> [Excerpted passage]:

However, on a more positive note, information can serve as a fashion statement of sorts. It’s desirable to compress information into realms that don’t take up much space – like microfiche, hard disc drives; CD-R’s; iPods, eBooks and flash drives. It’s also important to be able to retrieve information quickly, and modern electronic storage and retrieval technology certainly assists. Google certainly has its advantages.
But on a more personal perspective, my own home is lined with thousands of books; several tens-of-thousands of CDs, and a few thousand DVDs. The thought of moving house and taking all of those with me is a nightmare I really don’t want to think about. However, I’ve not taken any move to transfer any of this collection to a more electronic and space-saving format(s). Why?
There’s something about having all those books, CDs, DVDs, even magazines on open display. They are as much a part of your furnishings as your choice in room wallpaper or paint job; what you hang on your wall; your knickknacks; what kind of car you drive; or what you have growing in your garden. They are an integral part of what makes you, you. Its part of the show-and-tell that makes up and defines your personality; your interests; your likes and dislikes; helps define why you are unique amongst every human who has ever lived or is alive today.
Looking at a computer or an iPad tells me nothing about what the computer or iPad’s owner’s interests are. Looking at their bookshelf crammed to the brink with books, CDs and DVDs tells me volumes about the owner.
Lastly, when the hard disc crashes; the power goes out; well the low-tech book keeps on keeping on. And you can’t swat a cockroach or prop up a wobbly table with your laptop! Books and other printed media are really one of history’s established long-lasting technologies; I think books (and other physical but non-print media as well) will be around for a long time to come yet, even if there are more books available to read than we have time to read them; more CDs available to listen to than we have time to hear them; more DVDs available than we have time to watch them all.
And yes, finally, I do realise that this very piece adds to the problem rather than to the solution, but then again, if you can’t beat them, join them!
Conclusion: Information overload is going to get worse before it gets better. Actually, until such time as we can evolve, bioengineer or genetically engineer a better brain thingy, there will be no improvement. Somehow we’ve got to match in parallel the exponential information increases with equivalent storage capacity in our wetware. Having the ability to search various electronic media for what we want, while extremely useful, isn’t quite the same as being able to draw off on and retrieve that same material from within our own software – our wetware.

> [What needs to be done]:
In one to three sentences, explain why, according to the passage on information overload, the writer keeps the books, CDs and DVDs in physical form instead of moving them to a space-saving electronic format.

Extracted data entries
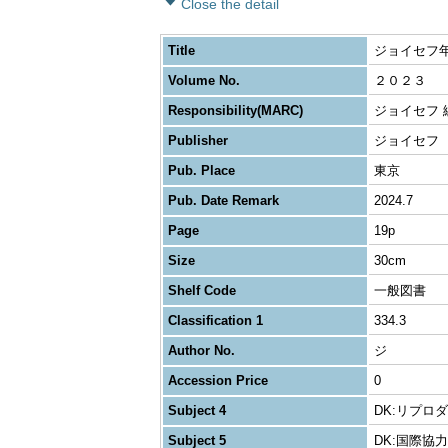
Close the detail
Title
ジョイセフ
Volume No.
２０２３
Responsibility(MARC)
ジョイセフ 
Publisher
ジョイセフ
Pub. Place
東京
Pub. Date Remark
2024.7
Page
19p
Size
30cm
Shelf Code
一般図書
Classification 1
334.3
Author No.
ジ
Accession Price
0
Subject 4
DK:リプロ
Subject 5
DK:国際協力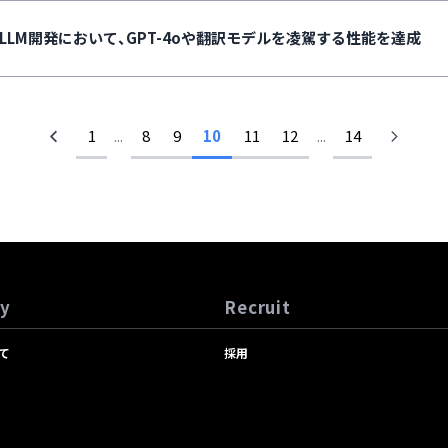
LM開発において、GPT-4oや翻訳モデルを凌駕する性能を達成
1
...
8
9
10
11
12
...
14
y
Recruit
て
採用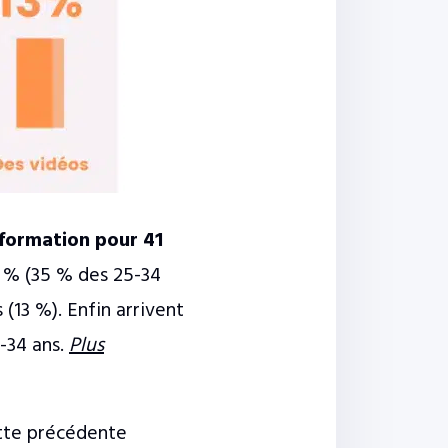
information pour 41
2 % (35 % des 25-34
(13 %). Enfin arrivent
8-34 ans.
Plus
ette précédente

> [Answer to this problem]:
Having them on open display makes them part of the home's furnishings and of what defines a person's personality, interests and uniqueness. A computer or iPad reveals nothing about its owner's interests, while a crammed bookshelf of books, CDs and DVDs tells volumes about the owner.